The Alberta NDP and its government and its supporters have been left with no choice but to denounce this manifesto and those who support it in harsh and unforgiving turns. This will be devastating for party unity and I will be shocked if it doesn't result in increased support for following the example of every other party in the country and disconnecting the provincial and federal parties into separate entities.
All of it unnecessary as the market keeps the oil in the ground anyway and the supporters of Leap congratulate themselves on their moral and political correctness and sneer at the considerations required for basic pragmatic governance.
Saturday, April 09, 2016
Sigh
My sympathies are usually with the left wing of the party and there's much about Leap that I agree with in principle.
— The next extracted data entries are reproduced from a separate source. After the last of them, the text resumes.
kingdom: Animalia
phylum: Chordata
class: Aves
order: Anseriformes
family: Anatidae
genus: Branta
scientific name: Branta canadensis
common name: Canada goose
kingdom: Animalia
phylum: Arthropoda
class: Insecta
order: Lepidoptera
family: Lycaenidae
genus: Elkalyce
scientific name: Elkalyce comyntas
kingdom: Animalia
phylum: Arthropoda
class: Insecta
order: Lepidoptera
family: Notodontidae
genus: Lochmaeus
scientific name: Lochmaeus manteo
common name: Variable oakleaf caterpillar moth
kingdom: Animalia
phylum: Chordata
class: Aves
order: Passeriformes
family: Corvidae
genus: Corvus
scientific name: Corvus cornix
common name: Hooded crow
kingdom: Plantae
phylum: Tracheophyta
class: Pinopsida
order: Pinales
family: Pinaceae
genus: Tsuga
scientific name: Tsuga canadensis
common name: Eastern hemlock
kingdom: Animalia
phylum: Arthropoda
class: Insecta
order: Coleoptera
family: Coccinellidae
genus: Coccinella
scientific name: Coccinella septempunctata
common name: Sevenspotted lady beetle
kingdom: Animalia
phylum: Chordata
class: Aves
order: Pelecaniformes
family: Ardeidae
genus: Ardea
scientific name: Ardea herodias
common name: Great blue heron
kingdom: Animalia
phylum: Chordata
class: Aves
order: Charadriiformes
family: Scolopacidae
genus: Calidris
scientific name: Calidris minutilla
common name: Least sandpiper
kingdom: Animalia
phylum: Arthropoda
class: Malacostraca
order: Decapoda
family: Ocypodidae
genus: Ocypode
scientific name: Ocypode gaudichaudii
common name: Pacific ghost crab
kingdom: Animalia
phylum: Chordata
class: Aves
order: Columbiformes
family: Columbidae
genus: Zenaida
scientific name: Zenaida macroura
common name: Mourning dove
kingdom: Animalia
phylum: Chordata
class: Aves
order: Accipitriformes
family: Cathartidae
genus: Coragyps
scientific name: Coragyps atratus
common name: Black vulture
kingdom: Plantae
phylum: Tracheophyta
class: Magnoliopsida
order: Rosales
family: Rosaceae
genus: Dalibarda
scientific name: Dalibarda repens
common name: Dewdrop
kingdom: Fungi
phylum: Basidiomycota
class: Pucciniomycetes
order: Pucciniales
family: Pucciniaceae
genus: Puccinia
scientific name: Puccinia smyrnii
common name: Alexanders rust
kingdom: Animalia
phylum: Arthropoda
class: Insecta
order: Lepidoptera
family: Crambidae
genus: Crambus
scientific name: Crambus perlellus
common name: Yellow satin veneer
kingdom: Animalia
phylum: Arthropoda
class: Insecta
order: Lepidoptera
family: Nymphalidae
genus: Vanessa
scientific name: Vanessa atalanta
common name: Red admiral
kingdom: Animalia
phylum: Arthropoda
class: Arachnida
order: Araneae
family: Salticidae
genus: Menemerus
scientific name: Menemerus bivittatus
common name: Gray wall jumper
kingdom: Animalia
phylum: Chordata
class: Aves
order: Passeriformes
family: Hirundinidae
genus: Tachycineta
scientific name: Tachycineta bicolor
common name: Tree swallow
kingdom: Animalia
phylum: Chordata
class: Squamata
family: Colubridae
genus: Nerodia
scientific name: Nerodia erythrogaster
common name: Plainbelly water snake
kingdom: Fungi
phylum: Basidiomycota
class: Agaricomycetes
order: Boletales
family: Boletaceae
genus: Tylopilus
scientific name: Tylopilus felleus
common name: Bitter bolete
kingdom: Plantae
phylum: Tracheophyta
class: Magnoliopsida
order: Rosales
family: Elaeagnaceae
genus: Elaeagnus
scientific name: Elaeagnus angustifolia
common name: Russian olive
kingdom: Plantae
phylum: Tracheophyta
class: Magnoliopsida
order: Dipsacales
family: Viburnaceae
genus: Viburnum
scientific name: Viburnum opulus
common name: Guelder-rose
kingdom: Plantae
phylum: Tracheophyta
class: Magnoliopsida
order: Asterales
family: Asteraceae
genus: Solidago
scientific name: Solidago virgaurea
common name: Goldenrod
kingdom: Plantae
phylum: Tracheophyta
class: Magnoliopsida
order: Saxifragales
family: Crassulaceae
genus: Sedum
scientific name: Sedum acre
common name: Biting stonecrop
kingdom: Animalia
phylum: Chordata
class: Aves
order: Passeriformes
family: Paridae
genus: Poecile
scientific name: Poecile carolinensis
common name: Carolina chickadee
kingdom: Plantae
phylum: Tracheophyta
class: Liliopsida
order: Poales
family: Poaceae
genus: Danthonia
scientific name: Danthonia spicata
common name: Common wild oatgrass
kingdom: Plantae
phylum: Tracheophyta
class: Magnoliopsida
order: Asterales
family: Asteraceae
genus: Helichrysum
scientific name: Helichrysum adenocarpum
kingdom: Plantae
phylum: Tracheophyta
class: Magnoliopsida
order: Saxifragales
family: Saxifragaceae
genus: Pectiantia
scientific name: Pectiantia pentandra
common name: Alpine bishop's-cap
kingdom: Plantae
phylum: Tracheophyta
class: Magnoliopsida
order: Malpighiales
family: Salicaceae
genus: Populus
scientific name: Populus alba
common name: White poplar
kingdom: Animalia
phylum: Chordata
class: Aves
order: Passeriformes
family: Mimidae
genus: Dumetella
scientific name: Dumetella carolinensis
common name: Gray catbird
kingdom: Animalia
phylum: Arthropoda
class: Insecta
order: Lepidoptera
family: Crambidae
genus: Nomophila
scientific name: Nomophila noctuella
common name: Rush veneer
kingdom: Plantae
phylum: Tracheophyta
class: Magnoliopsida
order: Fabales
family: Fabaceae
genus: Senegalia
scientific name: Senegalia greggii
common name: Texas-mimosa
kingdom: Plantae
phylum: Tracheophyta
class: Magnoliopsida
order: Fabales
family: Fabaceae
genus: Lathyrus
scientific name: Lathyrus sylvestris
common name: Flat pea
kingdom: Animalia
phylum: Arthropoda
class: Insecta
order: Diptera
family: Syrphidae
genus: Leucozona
The 'Leave it in the ground' movement is an unforced error damaging to both the provincial and federal party.
Why pick a fight the market is already winning for you? The oil can't be squeezed out of the sand or pipelines built to ship it at the current price, it would be just barely profitable at twice the price.
OPEC may be finally talking about closing the spigots but Iran has years of sanctions to recover from and will be even more unwilling to follow Saudi lead than usual so an ocean of Iranian oil will be keeping the price lower for quite awhile.
Alberta's NDP government will be improving regulations, promoting renewables and shutting down coal plants in the meantime.
This is a silly, alienating, unnecessary proposal that looks like an attack on Alberta while the goals of the resolution will largely be achieved by the market anyway.